The fashion industry is in the midst of a transformational moment. The brands that have survived the pandemic are dealing with myriad challenges, including pandemic-related labour and logistics issues and mountains of leftover inventory from 2020. Styles hitting the shop floor now may not be adequately meeting the desires of consumers who are finally ready to return to normal life. While it’s unsurprising that clothing sales are up 200% year-on-year, what’s more impressive is that sales are up 35% compared to 2019 levels.
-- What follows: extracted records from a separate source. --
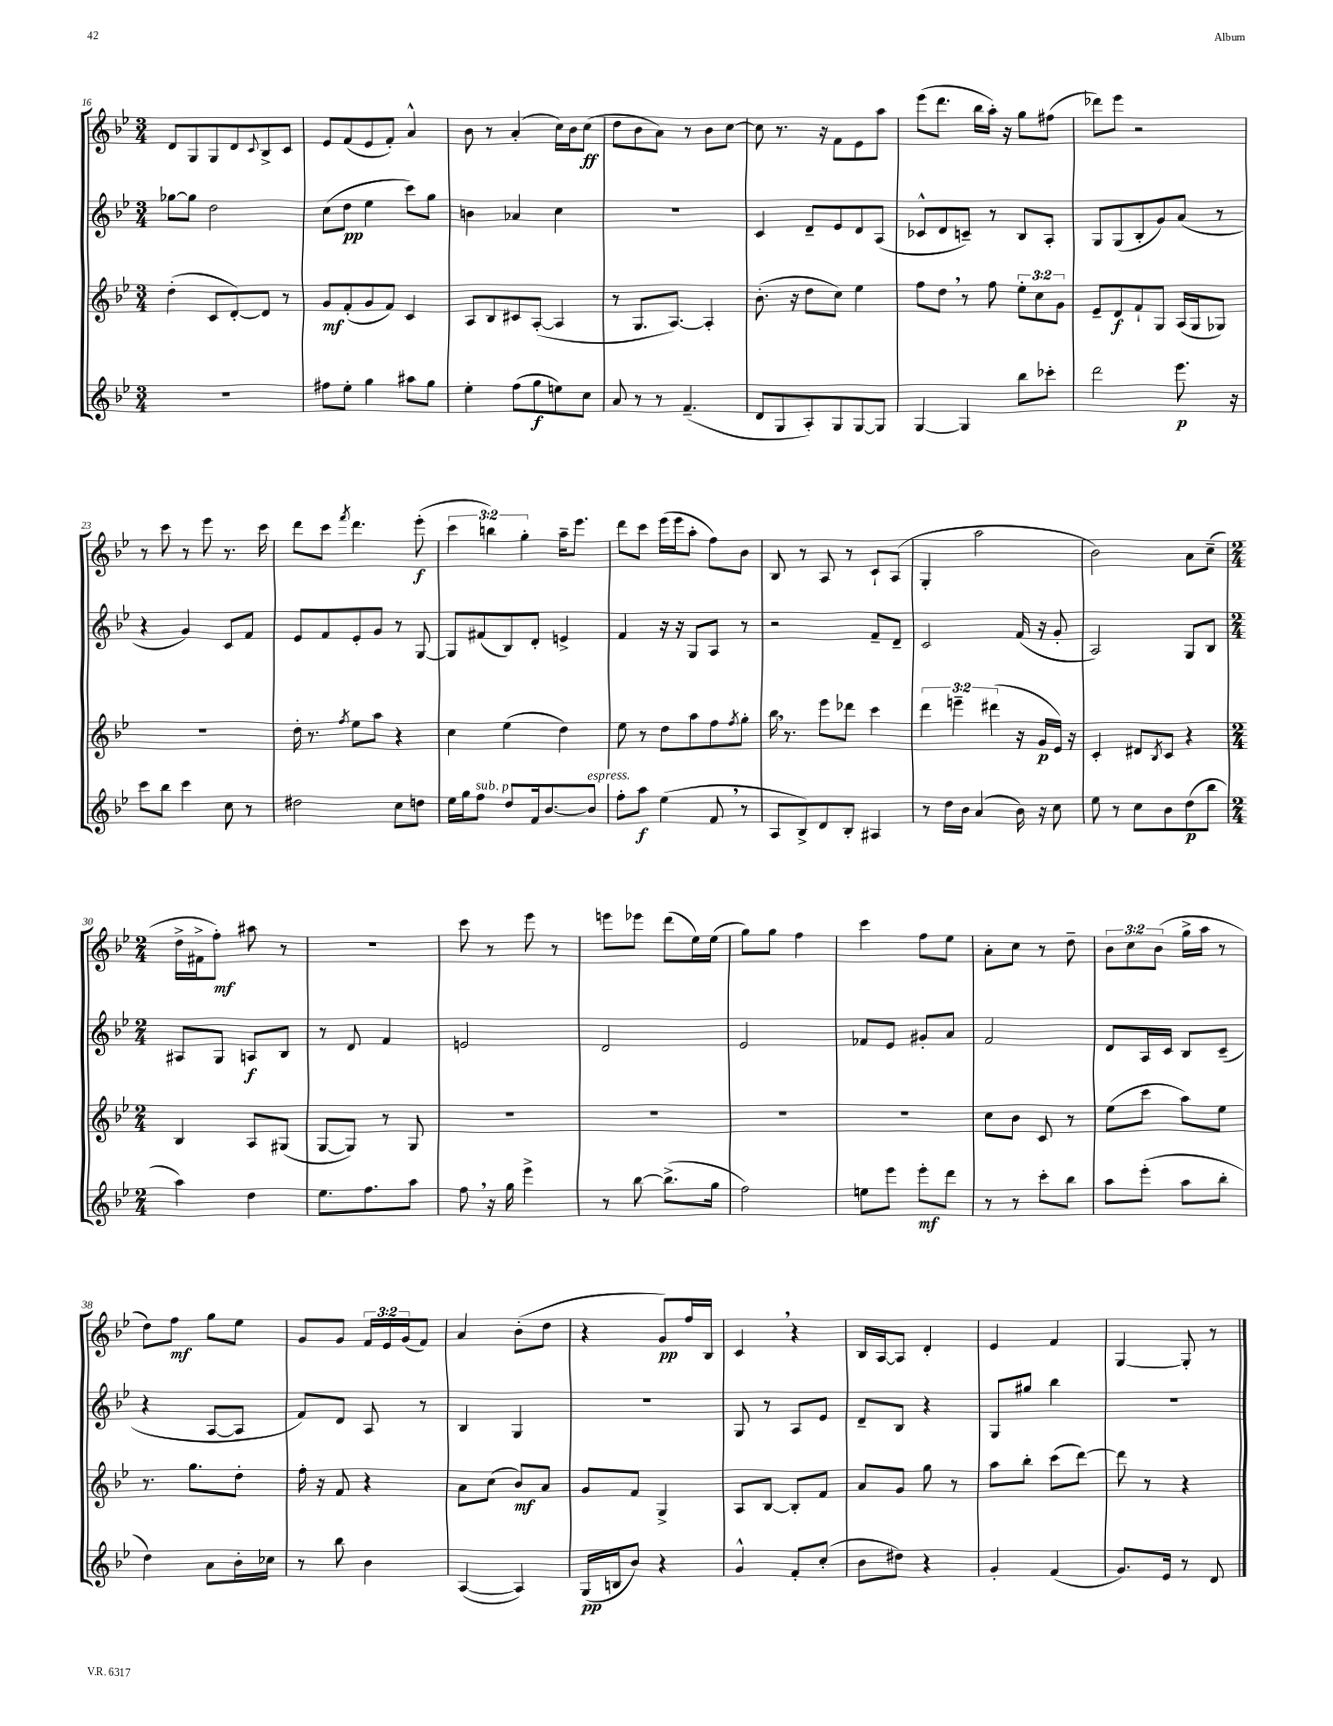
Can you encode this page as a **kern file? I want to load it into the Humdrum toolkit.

**kern	**dynam	**kern	**dynam	**kern	**dynam	**kern	**dynam
*part4	*part4	*part3	*part3	*part2	*part2	*part1	*part1
*staff4	*staff4	*staff3	*staff3	*staff2	*staff2	*staff1	*staff1
*clefG2	*	*clefG2	*	*clefG2	*	*clefG2	*
*k[b-e-]	*	*k[b-e-]	*	*k[b-e-]	*	*k[b-e-]	*
*M3/4	*	*M3/4	*	*M3/4	*	*M3/4	*
=16	=16	=16	=16	=16	=16	=16	=16
2.r	.	(4dd'\	.	[8gg-X\L	.	8d/L	.
.	.	.	.	8gg-\J]	.	8G/	.
.	.	8c/L	.	2dd\	.	8G/	.
.	.	[8d'/)	.	.	.	8d/	.
.	.	.	.	.	.	8qqc/	.
.	.	8d/J]	.	.	.	8B-^/	.
.	.	8r	.	.	.	8c/J	.
=17	=17	=17	=17	=17	=17	=17	=17
8ff#X\L	.	8g/L	mf	(8cc\L	.	8e-/L	.
8ee-'\J	.	(8f'/	.	8dd\J	pp	(8f/	.
4gg\	.	8g/	.	4ee-\	.	8e-/	.
.	.	8f/J)	.	.	.	8f'/J)	.
8aa#X\L	.	4c/	.	8ccc\L)	.	4a^^/	.
8gg\J	.	.	.	8gg\J	.	.	.
=18	=18	=18	=18	=18	=18	=18	=18
4ee-'\	.	8A/L	.	4bn\	.	8b-\	.
.	.	8B-/	.	.	.	8r	.
(8ff\L	.	8c#X/	.	4a-X/	.	(4a'/	.
8gg\	f	([8A'/J	.	.	.	.	.
8een\)	.	4A/]	.	4cc\	.	16cc\LL)	.
.	.	.	.	.	.	16b-\J	.
8cc\J	.	.	.	.	.	(8cc\J	ff
=19	=19	=19	=19	=19	=19	=19	=19
8a/	.	8r	.	2.r	.	8dd\L	.
8r	.	8.G/L	.	.	.	8b-\	.
8r	.	.	.	.	.	8a\J)	.
.	.	[8.A/J)	.	.	.	.	.
(4.f~/	.	.	.	.	.	8r	.
.	.	4A'/]	.	.	.	8b-\L	.
.	.	.	.	.	.	[8cc\J	.
=20	=20	=20	=20	=20	=20	=20	=20
8d/L	.	(8.b-'\	.	4c/	.	8cc\]	.
8G/	.	.	.	.	.	8.r	.
.	.	16r	.	.	.	.	.
8A'/)	.	8dd\L	.	8d~/L	.	.	.
.	.	.	.	.	.	16r	.
8G/	.	8cc\J)	.	8e-/	.	8f\L	.
[8G/	.	4ee-\	.	8d/	.	8e-\	.
8G/J]	.	.	.	(8A/J	.	8aa\J	.
=21	=21	=21	=21	=21	=21	=21	=21
[4G/	.	8ff\L	.	8c-X^^/L	.	(8eee-\L	.
.	.	8dd,\J	.	8d/	.	8.ddd\J	.
4G/]	.	8r	.	8cn~/J)	.	.	.
.	.	.	.	.	.	16bb-\LL	.
.	.	8ff\	.	8r	.	16aa'\JJ)	.
.	.	.	.	.	.	16r	.
8bb-\L	.	12ee-'\L	.	8B-/L	.	8gg\L	.
.	.	12cc\	.	.	.	.	.
8ccc-X'\J	.	.	.	8A'/J	.	(8ff#X\J	.
.	.	12g\J	.	.	.	.	.
=22	=22	=22	=22	=22	=22	=22	=22
2ddd\	.	8e-~/L	.	8G/L	.	8ddd-X\L)	.
.	.	8d/	f	(8G/	.	8eee-\J	.
.	.	8f`/	.	8B-'/	.	2r	.
.	.	8G/J	.	8g/)	.	.	.
8.eee-\	p	(16A/LL	.	(8a/J	.	.	.
.	.	16G/J	.	.	.	.	.
.	.	8G-X/J)	.	8r	.	.	.
16r	.	.	.	.	.	.	.
!!LO:LB:g=z
=23	=23	=23	=23	=23	=23	=23	=23
8ccc\L	.	2.r	.	4r	.	8r	.
8bb-\J	.	.	.	.	.	8ccc\	.
4ccc\	.	.	.	4g/)	.	8r	.
.	.	.	.	.	.	8eee-\	.
8cc\	.	.	.	8c/L	.	8.r	.
8r	.	.	.	8f/J	.	.	.
.	.	.	.	.	.	16ccc\	.
=24	=24	=24	=24	=24	=24	=24	=24
2dd#X\	.	16dd'\	.	8e-/L	.	8ddd\L	.
.	.	8.r	.	.	.	.	.
.	.	.	.	8f/	.	8ccc\J	.
.	.	8qff/	.	.	.	8qfff/	.
.	.	8ee-\L	.	8e-'/	.	4.ddd\	.
.	.	8aa\J	.	8g/J	.	.	.
8cc\L	.	4r	.	8r	.	.	.
8ddn\J	.	.	.	[8G/	.	(8eee-'\	f
=25	=25	=25	=25	=25	=25	=25	=25
16ee-\LL	.	4cc\	.	8G/L]	.	6ccc\	.
16gg\J	.	.	.	.	.	.	.
!LO:TX:a:i:t=sub. p	!	!	!	!	!	!	!
8ff\J	.	.	.	(8f#X/	.	.	.
.	.	.	.	.	.	6bbn\)	.
8dd/L	.	(4ee-\	.	8B-/)	.	.	.
.	.	.	.	.	.	6gg'\	.
16f/k	.	.	.	8d'/J	.	.	.
[8.b-/	.	.	.	.	.	.	.
.	.	4dd\)	.	4en^/	.	16aa~\KL	.
.	.	.	.	.	.	8.eee-\J	.
!LO:TX:a:i:t=espress.	!	!	!	!	!	!	!
8b-/J]	.	.	.	.	.	.	.
=26	=26	=26	=26	=26	=26	=26	=26
8ff'\L	.	8ee-\	.	4f/	.	8ddd\L	.
8aa\J	f	8r	.	.	.	8ccc\J	.
(4ee-\	.	8dd\L	.	16r	.	(16eee-\LL	.
.	.	.	.	16r	.	16eee-\J	.
.	.	8aa\	.	8G/L	.	8aa'\J	.
8f,/	.	8ff\	.	8A/J	.	8ff\L)	.
.	.	8qff/	.	.	.	.	.
8r	.	8gg'\J	.	8r	.	8b-\J	.
=27	=27	=27	=27	=27	=27	=27	=27
8A/L	.	16bb-,\	.	2r	.	8B-/	.
.	.	8.r	.	.	.	.	.
8B-^/)	.	.	.	.	.	8r	.
8d/	.	8eee-\L	.	.	.	8A/	.
8B-'/J	.	8ddd-X\J	.	.	.	8r	.
4A#X/	.	4ccc\	.	8f~/L	.	8c`/L	.
.	.	.	.	8d~/J	.	(8A/J	.
=28	=28	=28	=28	=28	=28	=28	=28
8r	.	6ddd\	.	2c/	.	4G'/	.
16dd\LL	.	.	.	.	.	.	.
.	.	6eeen~\	.	.	.	.	.
16b-\JJ	.	.	.	.	.	.	.
(4a/	.	.	.	.	.	2aa\	.
.	.	(6ddd#X\	.	.	.	.	.
16b-\)	.	16r	.	(16f/	.	.	.
16r	.	16g/LL	p	16r	.	.	.
8cc\	.	16e-/JJ)	.	8g'/	.	.	.
.	.	16r	.	.	.	.	.
=29	=29	=29	=29	=29	=29	=29	=29
8ee-\	.	4c'/	.	2A/)	.	2b-\)	.
8r	.	.	.	.	.	.	.
8cc\L	.	8d#X/L	.	.	.	.	.
.	.	8qB-/	.	.	.	.	.
8b-\	.	8c/J	.	.	.	.	.
(8dd\	p	4r	.	8G/L	.	8a\L	.
8bb-\J	.	.	.	8B-/J	.	(8cc~\J	.
!!LO:LB:g=z
=30	=30	=30	=30	=30	=30	=30	=30
*M2/4	*	*M2/4	*	*M2/4	*	*M2/4	*
4aa\)	.	4B-/	.	8A#X/L	.	16dd^\LL	.
.	.	.	.	.	.	16f#X^\J	.
.	.	.	.	8G/J	.	8ff'\J)	mf
4dd\	.	8A/L	.	8An/L	f	8aa#X\	.
.	.	(8G#X/J	.	8B-/J	.	8r	.
=31	=31	=31	=31	=31	=31	=31	=31
8.ee-\L	.	[8G/L	.	8r	.	2r	.
.	.	8G/J])	.	8d/	.	.	.
8.ff\	.	.	.	.	.	.	.
.	.	8r	.	4f/	.	.	.
8aa\J	.	8G/	.	.	.	.	.
=32	=32	=32	=32	=32	=32	=32	=32
8ff,\	.	2r	.	2en/	.	8ccc\	.
16r	.	.	.	.	.	8r	.
16gg\	.	.	.	.	.	.	.
4eee-^\	.	.	.	.	.	8eee-\	.
.	.	.	.	.	.	8r	.
=33	=33	=33	=33	=33	=33	=33	=33
8r	.	2r	.	2d/	.	8eeen\L	.
[8bb-\	.	.	.	.	.	8eee-X\J	.
(8.bb-^\L]	.	.	.	.	.	(8ddd\L	.
.	.	.	.	.	.	16ee-\L)	.
16gg\Jk	.	.	.	.	.	(16ee-\JJ	.
=34	=34	=34	=34	=34	=34	=34	=34
2ff\)	.	2r	.	2e-/	.	8gg\L)	.
.	.	.	.	.	.	8gg\J	.
.	.	.	.	.	.	4ff\	.
=35	=35	=35	=35	=35	=35	=35	=35
8een\L	.	2r	.	8f-X/L	.	4ccc\	.
8eee-\J	.	.	.	8e-/J	.	.	.
8eee-'\L	mf	.	.	8g#X'/L	.	8ff\L	.
8ddd\J	.	.	.	8a/J	.	8ee-\J	.
=36	=36	=36	=36	=36	=36	=36	=36
8r	.	8cc\L	.	2f/	.	8a'\L	.
8r	.	8b-\J	.	.	.	8cc\J	.
8ccc'\L	.	8c/	.	.	.	8r	.
8bb-\J	.	8r	.	.	.	8dd~\	.
=37	=37	=37	=37	=37	=37	=37	=37
8aa\L	.	(8ee-\L	.	8d/L	.	12b-\L	.
.	.	.	.	.	.	12cc\	.
(8eee-'\J	.	8ccc\J	.	16A/L	.	.	.
.	.	.	.	.	.	(12b-\J	.
.	.	.	.	16c/JJ	.	.	.
8aa\L	.	8aa\L)	.	8B-/L	.	16gg^\LL	.
.	.	.	.	.	.	16aa\JJ	.
8bb-'\J	.	8ee-\J	.	(8c~/J	.	8r	.
!!LO:LB:g=z
=38	=38	=38	=38	=38	=38	=38	=38
4dd\)	.	8.r	.	4r	.	8dd\L)	.
.	.	.	.	.	.	8ff\J	mf
.	.	8.gg\L	.	.	.	.	.
8a\L	.	.	.	[8A/L	.	8gg\L	.
16b-'\L	.	8dd'\J	.	8A/J]	.	8ee-\J	.
16cc-X\JJ	.	.	.	.	.	.	.
=39	=39	=39	=39	=39	=39	=39	=39
8r	.	16ff'\	.	8f/L)	.	8g/L	.
.	.	16r	.	.	.	.	.
8bb-\	.	8f/	.	8d/J	.	8g/J	.
4b-\	.	4r	.	8A/	.	24f/LL	.
.	.	.	.	.	.	24e-/	.
.	.	.	.	.	.	(24g/J	.
.	.	.	.	8r	.	8f/J)	.
=40	=40	=40	=40	=40	=40	=40	=40
([4A/	.	8a\L	.	4B-/	.	4a/	.
.	.	(8cc\J	.	.	.	.	.
4A/])	.	8b-/L)	mf	4G/	.	(8b-'\L	.
.	.	8a/J	.	.	.	8dd\J	.
=41	=41	=41	=41	=41	=41	=41	=41
(16G/LL	pp	8g/L	.	2r	.	4r	.
16Bn/J	.	.	.	.	.	.	.
8b-/J)	.	8f/J	.	.	.	.	.
4r	.	4G^/	.	.	.	8g/L)	pp
.	.	.	.	.	.	16ff/L	.
.	.	.	.	.	.	16B-/JJ	.
=42	=42	=42	=42	=42	=42	=42	=42
4g^^/	.	8A/L	.	8G/	.	4c,/	.
.	.	[8B-/J	.	8r	.	.	.
8f'/L	.	8B-'/L]	.	8A/L	.	4r	.
(8cc'/J	.	8f/J	.	8e-/J	.	.	.
=43	=43	=43	=43	=43	=43	=43	=43
8b-\L	.	8a/L	.	8d~/L	.	16B-/LL	.
.	.	.	.	.	.	[16A/J	.
8dd#X\J)	.	8g/J	.	8B-/J	.	8A/J]	.
4r	.	8gg\	.	4r	.	4d'/	.
.	.	8r	.	.	.	.	.
=44	=44	=44	=44	=44	=44	=44	=44
4g'/	.	8aa\L	.	8G/L	.	4e-/	.
.	.	8bb-'\J	.	8gg#X/J	.	.	.
(4f/	.	(8ccc\L	.	4bb-\	.	4f/	.
.	.	[8ddd\J)	.	.	.	.	.
=45	=45	=45	=45	=45	=45	=45	=45
8.g/L)	.	8ddd\]	.	2r	.	[4G/	.
.	.	8r	.	.	.	.	.
16e-/Jk	.	.	.	.	.	.	.
8r	.	4r	.	.	.	8G'/]	.
8d/	.	.	.	.	.	8r	.
==	==	==	==	==	==	==	==
*-	*-	*-	*-	*-	*-	*-	*-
But it’s unclear how much of this surge represents pent-up demand versus any kind of new normal.
In an era when the British Fashion Council and the Council of Fashion Designers of America are requesting fewer seasonal collections, it’s a timely moment for the industry to consider a reset when it comes to volume. Gen Z is leaning into more sustainable shopping habits, with 35% of them saying they intend to buy fewer clothes in the future and increasing numbers of them shopping secondhand. While the waning of the pandemic may be spurring a momentary surge in demand, many consumers are also more broadly questioning whether they need or want to keep buying as many clothes as they once did.
Of course, none of this means the end of the fashion industry. But it does mean that to thrive, brands will need to think much more carefully than they once did about what to produce and in what quantities.
Some brands, Like Mara Hoffman and Vivienne Westwood, are already leaning into reduced production volumes. British womenswear brand Teatum Jones has managed to improve its sell-through rate while reducing SKUs by 60% over the past four years.
Fortunately, given that 20% of the clothing produced is never even sold, there is room for brands to rationalise their assortments to conform to new consumer tastes, trim their production volumes, and still sell more. The key is in more accurately aligning supply with demand.
How to accomplish this? The key is in gaining a better understanding of what consumers want. Brands with quicker production lead times will be best positioned to take advantage of this approach. In a recent Wovn survey of buyers and merchandisers, we found that only 18% of brands are working with production lead times of 3 months or less. More than a quarter of the brands we surveyed are working with lead times of 6 months or more. But brands are increasingly recognising that the faster their lead times, the greater their ability to be responsive to consumer desires.
Being nimble is a big step in the right direction for fashion brands, but gathering real-time feedback from consumers and integrating it into product development, assortment planning, and buying decision-making processes is absolutely crucial. By truly understanding what consumers want and responding to these desires, brands can dramatically increase their ability to thrive in the current transformational moment and beyond.